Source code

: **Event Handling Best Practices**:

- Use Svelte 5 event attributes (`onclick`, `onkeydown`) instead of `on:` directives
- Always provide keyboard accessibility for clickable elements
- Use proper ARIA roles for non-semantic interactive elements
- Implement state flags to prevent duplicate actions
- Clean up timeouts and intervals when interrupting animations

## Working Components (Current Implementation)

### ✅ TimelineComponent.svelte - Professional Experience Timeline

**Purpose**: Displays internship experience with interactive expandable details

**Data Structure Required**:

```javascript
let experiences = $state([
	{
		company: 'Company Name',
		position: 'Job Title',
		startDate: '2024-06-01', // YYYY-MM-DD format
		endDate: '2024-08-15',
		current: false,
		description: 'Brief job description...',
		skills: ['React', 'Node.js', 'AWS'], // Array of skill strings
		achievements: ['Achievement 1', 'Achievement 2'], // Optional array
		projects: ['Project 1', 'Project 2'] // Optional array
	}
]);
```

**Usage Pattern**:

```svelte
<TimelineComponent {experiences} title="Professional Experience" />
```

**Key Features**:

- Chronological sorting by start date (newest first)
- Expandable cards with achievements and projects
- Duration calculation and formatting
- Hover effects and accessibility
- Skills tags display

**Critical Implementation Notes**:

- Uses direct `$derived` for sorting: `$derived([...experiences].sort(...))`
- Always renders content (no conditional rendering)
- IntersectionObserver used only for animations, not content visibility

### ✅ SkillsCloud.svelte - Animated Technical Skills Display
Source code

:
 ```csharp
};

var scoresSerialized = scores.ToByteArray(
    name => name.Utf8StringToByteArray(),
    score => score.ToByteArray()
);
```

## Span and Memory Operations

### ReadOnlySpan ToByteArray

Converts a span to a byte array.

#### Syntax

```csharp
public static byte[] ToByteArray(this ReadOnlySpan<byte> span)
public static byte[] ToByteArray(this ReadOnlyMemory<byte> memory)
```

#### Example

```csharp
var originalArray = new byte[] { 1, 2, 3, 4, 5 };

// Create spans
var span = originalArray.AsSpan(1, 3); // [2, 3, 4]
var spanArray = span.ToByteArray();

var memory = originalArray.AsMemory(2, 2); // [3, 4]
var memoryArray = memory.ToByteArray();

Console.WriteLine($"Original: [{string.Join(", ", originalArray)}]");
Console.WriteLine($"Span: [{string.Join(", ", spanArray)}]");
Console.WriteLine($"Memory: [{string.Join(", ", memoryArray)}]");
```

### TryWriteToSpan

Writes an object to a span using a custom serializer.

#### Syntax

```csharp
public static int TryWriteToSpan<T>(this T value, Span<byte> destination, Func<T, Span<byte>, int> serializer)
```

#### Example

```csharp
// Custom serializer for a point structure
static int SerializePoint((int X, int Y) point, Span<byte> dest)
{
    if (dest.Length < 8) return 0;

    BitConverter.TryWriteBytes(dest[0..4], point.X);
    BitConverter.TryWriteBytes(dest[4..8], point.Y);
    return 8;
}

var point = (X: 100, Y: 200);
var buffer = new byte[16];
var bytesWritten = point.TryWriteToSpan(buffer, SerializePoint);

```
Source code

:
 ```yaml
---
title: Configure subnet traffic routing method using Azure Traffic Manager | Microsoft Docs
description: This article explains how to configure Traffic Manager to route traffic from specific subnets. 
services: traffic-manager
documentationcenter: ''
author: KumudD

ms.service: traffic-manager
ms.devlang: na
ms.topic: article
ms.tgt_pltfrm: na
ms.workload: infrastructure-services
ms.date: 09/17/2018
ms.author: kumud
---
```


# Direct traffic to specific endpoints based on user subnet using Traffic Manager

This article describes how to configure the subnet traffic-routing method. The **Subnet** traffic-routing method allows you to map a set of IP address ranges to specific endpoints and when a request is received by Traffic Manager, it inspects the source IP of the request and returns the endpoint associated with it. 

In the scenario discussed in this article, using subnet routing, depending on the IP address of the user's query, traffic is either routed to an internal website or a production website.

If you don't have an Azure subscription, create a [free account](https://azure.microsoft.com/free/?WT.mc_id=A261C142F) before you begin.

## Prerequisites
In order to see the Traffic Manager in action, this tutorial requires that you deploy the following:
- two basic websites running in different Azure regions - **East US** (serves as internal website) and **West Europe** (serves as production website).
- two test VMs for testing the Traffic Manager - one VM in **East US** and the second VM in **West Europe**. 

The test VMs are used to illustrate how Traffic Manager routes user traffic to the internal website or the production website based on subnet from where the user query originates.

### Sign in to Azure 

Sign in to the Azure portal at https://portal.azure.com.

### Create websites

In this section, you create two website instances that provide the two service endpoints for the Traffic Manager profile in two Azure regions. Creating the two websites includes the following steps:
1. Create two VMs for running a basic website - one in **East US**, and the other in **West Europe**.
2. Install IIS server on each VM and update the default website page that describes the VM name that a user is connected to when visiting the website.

# TASK INSTRUCTIONS
What lines above contain "provide"? Copy them out.

# SOLUTION TO THIS TASK
- Always provide keyboard accessibility for clickable elements
In this section, you create two website instances that provide the two service endpoints for the Traffic Manager profile in two Azure regions. Creating the two websites includes the following steps:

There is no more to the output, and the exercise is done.